**Obiettivi:**
1 - Stabilisci se ciascuna affermazione concorda con il testo sul conflitto tra Iran e Israele, rispondendo sì o no e citando testualmente le parole decisive: (a) l'Iran ha colpito una base americana in Qatar senza alcun preavviso; (b) la tregua annunciata è stata violata da entrambe le parti; (c) ospedali e scuole vengono colpiti solo raramente.
2 - Secondo il testo sul conflitto tra Iran e Israele, attraverso quale mezzo il presidente Trump annuncia la tregua?
3 - Estrai senza modifiche il passo del testo sul conflitto tra Iran e Israele che va da "IRAN-ISRAELE: Il teatro" a "rilevante, Truth Social!".

----- Brano fornito -----

IRAN-ISRAELE: Il teatro dell’assurdo

Quello che dovrebbe essere un conflitto di dimensioni storiche tra Iran e Israele assomiglia sempre più a un surreale gioco del nascondino, almeno finora. Gli Stati Uniti bombardano i siti nucleari dell’Iran dichiarando di aver distrutto completamente le infrastrutture nemiche, mentre l’Iran minimizza i danni sostenendo che le proprie infrastrutture nucleari rimangono quasi intatte o almeno recuperabili. L’Iran risponde colpendo una base americana in Qatar, ma non prima di aver avvisato preventivamente i “nemici giurati”. Un paradosso che raggiunge l’apice quando il presidente Trump ringrazia pubblicamente l’Iran per la “tempestiva segnalazione” dei missili in arrivo e successivamente annuncia la tregua che viene poi violata da entrambe le parti, sempre secondo il mezzo più politicamente e legalmente rilevante, Truth Social!

Questo teatro dell’assurdo della guerra Iran-Israele rivela una trasformazione fondamentale della natura stessa del conflitto contemporaneo: la guerra non è più solo uno scontro fisico, ma una performance mediatica dove la rappresentazione della realtà diventa più importante della realtà stessa. Inoltre, a livello internazionale, assistiamo a una sistematica erosione dei principi che hanno cercato di governare la guerra e i rapporti internazionali per decenni. Tel Aviv e Teheran si scambiano colpi ufficialmente mirati a obiettivi militari, ma la realtà sul campo rivela ben altro: ospedali, scuole e residenze civili vengono colpiti con regolarità, ogni volta accompagnati da elaborate giustificazioni morali o operazionali che mascherano l’inaccettabile. La “guerra preventiva” è diventata l’eufemismo perfetto per legittimare l’aggressione, trasformando l’attacco in difesa e la violazione dei diritti internazionali in necessità strategica.

----- Dati forniti -----

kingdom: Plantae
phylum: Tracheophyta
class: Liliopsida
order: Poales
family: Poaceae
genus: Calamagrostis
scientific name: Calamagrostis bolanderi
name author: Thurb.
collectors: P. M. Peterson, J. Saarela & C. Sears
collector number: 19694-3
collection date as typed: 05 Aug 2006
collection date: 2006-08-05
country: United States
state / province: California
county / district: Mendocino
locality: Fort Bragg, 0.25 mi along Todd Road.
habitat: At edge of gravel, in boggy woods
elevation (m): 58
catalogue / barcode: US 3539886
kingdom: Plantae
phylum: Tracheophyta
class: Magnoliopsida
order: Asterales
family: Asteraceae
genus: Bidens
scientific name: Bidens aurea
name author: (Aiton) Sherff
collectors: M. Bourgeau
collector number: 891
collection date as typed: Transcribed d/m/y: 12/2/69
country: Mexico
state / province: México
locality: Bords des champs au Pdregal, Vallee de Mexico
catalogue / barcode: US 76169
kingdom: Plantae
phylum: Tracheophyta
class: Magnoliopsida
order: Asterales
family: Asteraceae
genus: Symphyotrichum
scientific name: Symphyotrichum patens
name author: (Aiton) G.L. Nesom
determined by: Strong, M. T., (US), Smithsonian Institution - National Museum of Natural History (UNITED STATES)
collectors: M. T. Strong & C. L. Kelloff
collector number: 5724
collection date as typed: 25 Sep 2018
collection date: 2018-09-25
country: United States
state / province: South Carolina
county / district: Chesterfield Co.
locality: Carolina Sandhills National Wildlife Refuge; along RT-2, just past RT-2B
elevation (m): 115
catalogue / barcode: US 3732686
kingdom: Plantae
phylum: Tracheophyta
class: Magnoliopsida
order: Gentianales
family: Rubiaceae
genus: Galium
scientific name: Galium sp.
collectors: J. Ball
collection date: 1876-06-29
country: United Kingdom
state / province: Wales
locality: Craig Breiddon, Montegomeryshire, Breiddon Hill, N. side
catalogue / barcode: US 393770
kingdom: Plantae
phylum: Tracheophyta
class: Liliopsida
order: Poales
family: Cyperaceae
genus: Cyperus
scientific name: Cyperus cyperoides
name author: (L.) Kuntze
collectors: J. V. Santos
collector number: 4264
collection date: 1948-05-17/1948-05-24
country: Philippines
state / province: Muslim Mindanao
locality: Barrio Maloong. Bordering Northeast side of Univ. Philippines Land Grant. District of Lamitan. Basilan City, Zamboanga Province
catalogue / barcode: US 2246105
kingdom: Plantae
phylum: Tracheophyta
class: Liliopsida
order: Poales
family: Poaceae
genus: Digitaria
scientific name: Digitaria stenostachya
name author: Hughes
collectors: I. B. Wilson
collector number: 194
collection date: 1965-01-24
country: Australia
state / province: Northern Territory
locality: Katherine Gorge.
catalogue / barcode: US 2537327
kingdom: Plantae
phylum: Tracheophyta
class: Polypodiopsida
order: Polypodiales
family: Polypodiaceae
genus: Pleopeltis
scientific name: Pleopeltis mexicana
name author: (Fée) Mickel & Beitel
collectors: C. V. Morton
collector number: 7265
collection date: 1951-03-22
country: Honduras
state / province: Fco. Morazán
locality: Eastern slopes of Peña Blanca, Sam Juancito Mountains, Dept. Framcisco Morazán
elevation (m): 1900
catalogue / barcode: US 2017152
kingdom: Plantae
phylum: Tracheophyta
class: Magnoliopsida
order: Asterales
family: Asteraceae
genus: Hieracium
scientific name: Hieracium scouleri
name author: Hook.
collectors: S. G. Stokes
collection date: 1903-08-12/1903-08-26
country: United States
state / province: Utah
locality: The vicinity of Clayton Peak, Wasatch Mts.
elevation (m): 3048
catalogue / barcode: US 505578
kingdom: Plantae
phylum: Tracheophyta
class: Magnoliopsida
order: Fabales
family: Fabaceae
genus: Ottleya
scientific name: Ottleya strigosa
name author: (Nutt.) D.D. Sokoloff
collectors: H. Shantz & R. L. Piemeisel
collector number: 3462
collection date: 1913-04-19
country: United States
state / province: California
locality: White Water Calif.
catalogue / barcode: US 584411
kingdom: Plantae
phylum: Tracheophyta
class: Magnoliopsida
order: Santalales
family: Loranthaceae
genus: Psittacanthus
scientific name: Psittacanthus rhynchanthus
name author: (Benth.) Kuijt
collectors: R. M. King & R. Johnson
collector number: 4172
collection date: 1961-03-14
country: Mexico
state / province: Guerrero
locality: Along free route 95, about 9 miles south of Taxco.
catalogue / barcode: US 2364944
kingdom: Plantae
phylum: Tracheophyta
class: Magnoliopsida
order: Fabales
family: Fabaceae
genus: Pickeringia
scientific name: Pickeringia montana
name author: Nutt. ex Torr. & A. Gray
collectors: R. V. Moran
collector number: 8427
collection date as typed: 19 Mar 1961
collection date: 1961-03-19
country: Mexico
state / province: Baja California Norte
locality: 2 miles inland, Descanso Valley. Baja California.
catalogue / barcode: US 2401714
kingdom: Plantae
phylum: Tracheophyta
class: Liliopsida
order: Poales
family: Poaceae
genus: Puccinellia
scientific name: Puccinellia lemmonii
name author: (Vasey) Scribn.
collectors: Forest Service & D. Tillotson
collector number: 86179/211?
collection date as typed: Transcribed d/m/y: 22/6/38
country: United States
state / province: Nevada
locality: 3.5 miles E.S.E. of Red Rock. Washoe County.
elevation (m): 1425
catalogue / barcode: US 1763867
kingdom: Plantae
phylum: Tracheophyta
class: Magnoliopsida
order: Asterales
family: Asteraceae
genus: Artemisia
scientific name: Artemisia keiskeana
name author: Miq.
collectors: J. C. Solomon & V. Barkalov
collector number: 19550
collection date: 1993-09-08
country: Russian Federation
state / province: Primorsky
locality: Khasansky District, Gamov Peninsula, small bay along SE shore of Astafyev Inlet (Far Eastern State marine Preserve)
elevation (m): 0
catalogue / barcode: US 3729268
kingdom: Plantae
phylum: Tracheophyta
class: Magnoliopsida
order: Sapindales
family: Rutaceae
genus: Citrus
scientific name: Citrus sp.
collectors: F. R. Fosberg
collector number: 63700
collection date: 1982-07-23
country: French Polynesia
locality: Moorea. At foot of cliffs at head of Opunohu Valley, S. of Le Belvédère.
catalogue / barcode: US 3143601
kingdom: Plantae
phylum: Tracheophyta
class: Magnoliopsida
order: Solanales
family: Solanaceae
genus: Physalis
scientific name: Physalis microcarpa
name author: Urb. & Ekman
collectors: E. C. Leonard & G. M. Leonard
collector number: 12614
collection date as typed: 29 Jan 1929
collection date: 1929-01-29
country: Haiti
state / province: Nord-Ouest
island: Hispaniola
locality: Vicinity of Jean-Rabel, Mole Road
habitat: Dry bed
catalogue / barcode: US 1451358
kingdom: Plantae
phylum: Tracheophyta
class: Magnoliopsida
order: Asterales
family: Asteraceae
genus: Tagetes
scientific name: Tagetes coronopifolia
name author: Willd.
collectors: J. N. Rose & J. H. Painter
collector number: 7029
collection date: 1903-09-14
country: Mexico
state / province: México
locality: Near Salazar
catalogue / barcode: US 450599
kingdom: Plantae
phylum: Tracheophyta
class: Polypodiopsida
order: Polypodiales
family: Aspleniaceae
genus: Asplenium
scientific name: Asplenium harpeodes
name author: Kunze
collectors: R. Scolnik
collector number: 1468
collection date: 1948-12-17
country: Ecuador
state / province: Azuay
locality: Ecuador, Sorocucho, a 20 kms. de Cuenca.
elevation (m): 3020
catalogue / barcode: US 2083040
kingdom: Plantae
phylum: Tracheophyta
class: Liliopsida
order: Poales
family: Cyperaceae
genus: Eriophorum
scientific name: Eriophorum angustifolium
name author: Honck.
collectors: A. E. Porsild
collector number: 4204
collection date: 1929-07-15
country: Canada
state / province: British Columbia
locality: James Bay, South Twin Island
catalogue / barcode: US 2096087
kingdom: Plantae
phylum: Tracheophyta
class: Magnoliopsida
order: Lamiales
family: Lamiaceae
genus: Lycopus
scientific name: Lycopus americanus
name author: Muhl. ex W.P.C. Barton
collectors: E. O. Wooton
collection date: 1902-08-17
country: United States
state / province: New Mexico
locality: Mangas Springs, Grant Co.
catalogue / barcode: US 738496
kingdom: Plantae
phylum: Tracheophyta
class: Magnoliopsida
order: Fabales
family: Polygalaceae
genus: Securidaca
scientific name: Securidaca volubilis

-----

**Soluzioni:**
1 -
(a) No: "ma non prima di aver avvisato preventivamente i “nemici giurati”".
(b) Sì: "annuncia la tregua che viene poi violata da entrambe le parti".
(c) No: "ospedali, scuole e residenze civili vengono colpiti con regolarità".

2 - Attraverso Truth Social.

3 -
IRAN-ISRAELE: Il teatro dell’assurdo

Quello che dovrebbe essere un conflitto di dimensioni storiche tra Iran e Israele assomiglia sempre più a un surreale gioco del nascondino, almeno finora. Gli Stati Uniti bombardano i siti nucleari dell’Iran dichiarando di aver distrutto completamente le infrastrutture nemiche, mentre l’Iran minimizza i danni sostenendo che le proprie infrastrutture nucleari rimangono quasi intatte o almeno recuperabili. L’Iran risponde colpendo una base americana in Qatar, ma non prima di aver avvisato preventivamente i “nemici giurati”. Un paradosso che raggiunge l’apice quando il presidente Trump ringrazia pubblicamente l’Iran per la “tempestiva segnalazione” dei missili in arrivo e successivamente annuncia la tregua che viene poi violata da entrambe le parti, sempre secondo il mezzo più politicamente e legalmente rilevante, Truth Social!